Boxer advanced through a number of senior management positions for York and spent more than a decade abroad directing European and Asian businesses for both York and Lennox. He “retired” in 2010, at a time when the Service Experts unit he’d been running was stable and profitable.

Over the next three years, though, the company’s profits turned to losses, and it began losing money—more than $30 million over two and a half years.

Boxer, who says he remains a shareholder and major customer of Lennox, says Lennox always found it somewhat aggravating to own a service and installation company while trying to sell equipment to roughly 6,000 other independent contractors competing for the same home sales and service business. “When it started underperforming, and because of that strategic reason, they decided to put the company up for sale,” he says.

Lennox received $10.4 million cash when it sold Service Experts to Washington, D.C.-based American Capital, according to filings. Boxer says he bought 10 percent of the company at the outset and insisted that his management team be allowed to buy in on the same terms. They purchased another 8 percent.

Boxer, who’s married and has an adult daughter, says playing a lot of golf in retirement got his handicap down to 12. Still, he decided to trade in the leisure time for 10- and 12-hour days at Service Experts.

The company had lost accountability at the local level and lost customers after it dropped its local legacy names in 2011. “People recognize us again,” Boxer told one trade publication after he restored the sidelined names. Within eight months, same-store sales were up 7 percent and the company was once again profitable.

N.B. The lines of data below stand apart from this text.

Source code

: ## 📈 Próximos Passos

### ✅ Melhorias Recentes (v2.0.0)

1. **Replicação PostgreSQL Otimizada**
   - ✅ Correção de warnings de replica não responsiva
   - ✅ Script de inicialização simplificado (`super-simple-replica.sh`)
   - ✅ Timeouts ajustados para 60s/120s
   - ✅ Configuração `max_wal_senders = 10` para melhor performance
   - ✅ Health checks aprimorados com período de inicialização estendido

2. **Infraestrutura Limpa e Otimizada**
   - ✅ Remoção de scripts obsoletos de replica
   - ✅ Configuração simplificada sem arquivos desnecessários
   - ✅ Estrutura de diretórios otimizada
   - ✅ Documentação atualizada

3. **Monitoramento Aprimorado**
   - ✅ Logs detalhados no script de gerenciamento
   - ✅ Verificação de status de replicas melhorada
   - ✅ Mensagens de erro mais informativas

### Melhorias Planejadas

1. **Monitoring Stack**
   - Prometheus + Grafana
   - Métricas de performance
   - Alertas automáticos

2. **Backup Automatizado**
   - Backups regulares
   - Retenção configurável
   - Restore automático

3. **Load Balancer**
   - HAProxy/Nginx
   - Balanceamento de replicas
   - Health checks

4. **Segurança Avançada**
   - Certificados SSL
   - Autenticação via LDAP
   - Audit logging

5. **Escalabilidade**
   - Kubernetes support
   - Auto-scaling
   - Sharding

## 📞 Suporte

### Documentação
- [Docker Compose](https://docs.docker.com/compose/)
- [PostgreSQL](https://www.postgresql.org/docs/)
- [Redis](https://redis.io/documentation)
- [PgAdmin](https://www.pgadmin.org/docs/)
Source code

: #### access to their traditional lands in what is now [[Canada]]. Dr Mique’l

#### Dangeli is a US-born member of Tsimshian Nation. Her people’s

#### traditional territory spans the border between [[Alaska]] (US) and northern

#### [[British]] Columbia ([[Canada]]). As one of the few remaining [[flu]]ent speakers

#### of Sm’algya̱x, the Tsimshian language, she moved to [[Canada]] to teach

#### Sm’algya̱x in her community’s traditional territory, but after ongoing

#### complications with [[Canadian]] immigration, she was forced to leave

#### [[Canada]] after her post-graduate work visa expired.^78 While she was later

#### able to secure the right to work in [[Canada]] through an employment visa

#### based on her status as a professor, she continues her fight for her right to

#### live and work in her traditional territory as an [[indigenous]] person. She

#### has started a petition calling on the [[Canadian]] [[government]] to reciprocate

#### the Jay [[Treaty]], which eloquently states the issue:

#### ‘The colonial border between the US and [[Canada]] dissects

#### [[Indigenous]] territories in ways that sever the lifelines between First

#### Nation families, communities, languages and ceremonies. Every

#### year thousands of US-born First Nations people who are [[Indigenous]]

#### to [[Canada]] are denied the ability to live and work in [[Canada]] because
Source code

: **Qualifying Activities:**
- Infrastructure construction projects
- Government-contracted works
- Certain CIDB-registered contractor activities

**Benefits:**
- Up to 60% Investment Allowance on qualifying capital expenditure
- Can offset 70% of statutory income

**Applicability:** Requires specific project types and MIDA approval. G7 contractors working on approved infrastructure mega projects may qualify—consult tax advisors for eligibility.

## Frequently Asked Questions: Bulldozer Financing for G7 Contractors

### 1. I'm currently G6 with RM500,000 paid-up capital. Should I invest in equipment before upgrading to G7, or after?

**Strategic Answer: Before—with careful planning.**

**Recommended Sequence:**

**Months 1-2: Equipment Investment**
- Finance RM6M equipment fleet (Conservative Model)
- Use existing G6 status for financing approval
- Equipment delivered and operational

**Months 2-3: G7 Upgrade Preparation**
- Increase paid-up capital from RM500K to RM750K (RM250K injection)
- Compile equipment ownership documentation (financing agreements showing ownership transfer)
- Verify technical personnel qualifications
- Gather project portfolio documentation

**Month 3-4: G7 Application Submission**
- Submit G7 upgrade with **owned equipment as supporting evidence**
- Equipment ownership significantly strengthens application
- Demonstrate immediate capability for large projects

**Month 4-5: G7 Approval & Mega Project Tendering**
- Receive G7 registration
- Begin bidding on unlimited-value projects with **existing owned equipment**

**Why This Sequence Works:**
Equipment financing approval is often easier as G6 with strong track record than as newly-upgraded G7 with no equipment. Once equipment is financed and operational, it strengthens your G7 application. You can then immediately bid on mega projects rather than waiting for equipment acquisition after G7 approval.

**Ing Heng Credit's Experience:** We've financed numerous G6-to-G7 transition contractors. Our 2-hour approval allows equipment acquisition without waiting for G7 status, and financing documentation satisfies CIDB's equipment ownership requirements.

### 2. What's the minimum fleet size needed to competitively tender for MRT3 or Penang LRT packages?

Service Experts’ advantage in competing against companies operating just a handful of trucks starts with volume pricing. Boxer says he is Lennox’s biggest customer, buying $50 million worth of equipment a year.

Another safeguard he’s built into the company is the separation of sales and tech work. Some companies combine those functions, with “selling techs” working on commission with a strong incentive to oversell, he says. Separating repair diagnostics from sales provides something of a check and balance. Boxer says he wants his company to build trust and repeat business so customers will feel confident when they need to make an expensive repair or buy new equipment.

“Talk to anyone here, and I think they will tell you it’s a healthy organization,” says Anne Crowe, Service Experts’ vice president and general counsel.  “I’m huge on ethics and Scott also thinks that way.”

Crowe says Boxer has a common touch, as though his days at the New Jersey factory weren’t very long ago. “When he goes into one of our centers, people feel like he’s talking to them and cares about them, and he really does,” she says. “That’s unusual for a CEO.”